Anyway, continue to serve the Lord as much as you can and enjoy the cardinals. I do.

Posted February 17, 2013 at 06:43AM CST
Comment by Donnie of Royston, GA

June, this story touches me deeply. Thank you so much for sharing it, and I thank God so much for the blessings he's given you and your family. Thank you also for devotion and the encouragement to stop and listen to God's voice. And reading about the cardinal and its song put a spot of color and spring for me in this cold winter day! :-)
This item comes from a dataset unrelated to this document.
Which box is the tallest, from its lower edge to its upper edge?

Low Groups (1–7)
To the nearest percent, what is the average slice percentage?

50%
Posted February 17, 2013 at 09:27AM CST
Comment by Richard

My Mother died when I was 16, and besides having one real brother, acquired a step mother, two step brothers and one step sister, around my 18th birthday. The first half of our lives being related, had its ups and downs, but we knew Dad was happy, which is what we wanted, and my brother and I respected and got along, for the most part, with our step mother and step siblings. As we became older and not living in the same areas, and more independent, we became less and less close with the step side of the family. As my Dad and Stepmother aged, they became more and more dependent on us, and I moved closer to help care for Dad and his wife, and also to give him the opportunity to develope a closer relationship with my children.We went through the ordeal of assisting them as they grew dependent on sitters, etc.
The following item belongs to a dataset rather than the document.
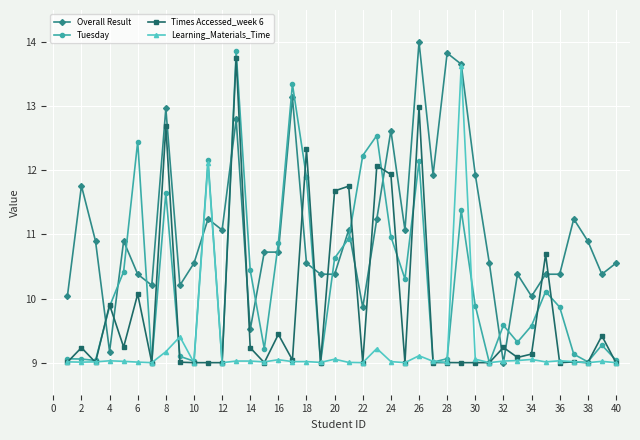

True or false: Overall Result and Times Accessed_week 6 intersect in this chart.

True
I must say, my brother and I feel robbed of happy times during Dad's golden years, due to the beligerent, possessive attitude of our stepmother, and her children. Our stepsister did participate in the "heavy lifting" of caring for both of them, but my stepbrothers never chipped in, nowhere to be found, and constsantly critical of our car for both parents, while my brother and I were sharing in the financial burden of around the clock sitters, in an effort to keep them at home. Dad passed first, and my brother and I still, out of love for him, participated in the care of our step mother. From time to time, she would show signs of love toward our grandchildren, but never to us. She passed several years after Dad; her daughter, my cousin and I planned her service. My cousin and I pitched in, due to total lack of interest from her sons, after many requests/pleas for their participation, primarily knowing they couldn't be critical if they participated - no such luck. Not only did they not participate- one of them who holds a doctorate in pyschology, went up to the podium during the service and criticized the message of the minister, in very direct tones, therby dishonoring his Mother's final farewell....most selfish person (he is an author of a very deceiving book of his life, and his "search for meaning and love", and is extremely narcissitic...thinks the whole world revolves around him). We sit in silence as he continues his "journey" on his soap box. More to the story but this is already quite long, which I apologize for, but is as condensed as I could make it. As a Christian, I have long since forgiven all, and treat all with love and respect. I truly regret the anquish all of this caused my Father, since he was a truly good man. This is the first time I have ever commented on this, but felt the need to do so. In Love, Rich, Marietta, Ga

Posted February 17, 2013 at 12:08PM CST
Comment by Richard

June, I apologize for sprinkling less than positive thoughts on your wonderfully inspirational devotion and blog. It is very uplifting how you and your sisters nutured and enriched your relationhip with each other and your Mom, through your challenging ordeal. It was so powerful of a message that it erupted some feelings in me that I thought were put to bed some time ago, and hopefully am resolving them once and for all, by GOD's Grace, and journeling about them through your precious blog. Christ died for All of Our Sins, and I need to remind myself of the fact it is such a wonderful blessing to be privelged to be part of His Family (the Ultimate Family), and the least I can do is respond to others with His Love. Rich.